Introducing the Strategic Guide for AI & MCP Security

Our new Strategic Guide for AI & MCP Security breaks down exactly how AI agents fundamentally change your enterprise risk profile and provides actionable recommendations for mitigating those risks before they become breaches.

Inside, you’ll find:

  • A clear breakdown of how MCP is transforming enterprise AI operations—and why that transformation creates new security vulnerabilities
  • The specific risks that emerge when AI agents operate across multiple business systems simultaneously
  • Practical recommendations for implementing AI-native security controls that actually work.

Final Thought

As AI becomes increasingly capable, autonomous, and integrated into core business systems, it’s also becoming increasingly attractive to threat actors. Even without malicious intent, the risks are real: employees inadvertently exfiltrating sensitive data, AI agents deleting critical records, or automated workflows triggering unintended cascading changes across systems. Add bad actors into the equation—who see AI agents and MCP as new attack vectors for exploitation—and the stakes become even higher.

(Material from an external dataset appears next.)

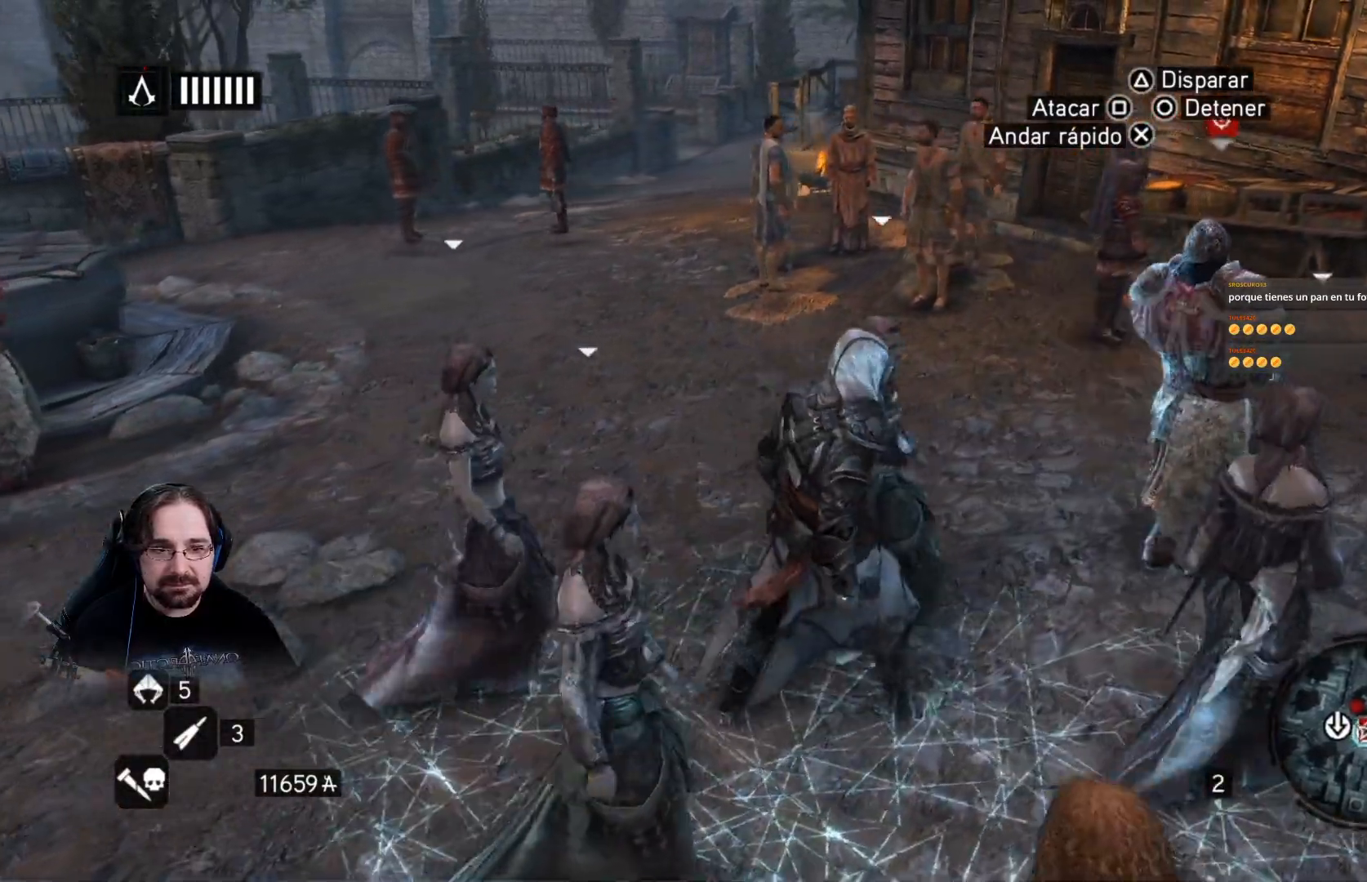
{"buttons": [], "left_stick": "right", "right_stick": "center", "events": []}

The question is no longer whether enterprises will adopt AI agents and MCP servers—it’s whether they’ll deploy them with proper governance before something goes wrong. Most organizations are still experimenting with prompts and tool connections, but real value comes when AI can take safe, contextual action. Building AI-native controls today ensures you can detect issues faster, contain threats sooner, and keep agents operating within safe, predictable boundaries as both adoption and adversarial tactics evolve.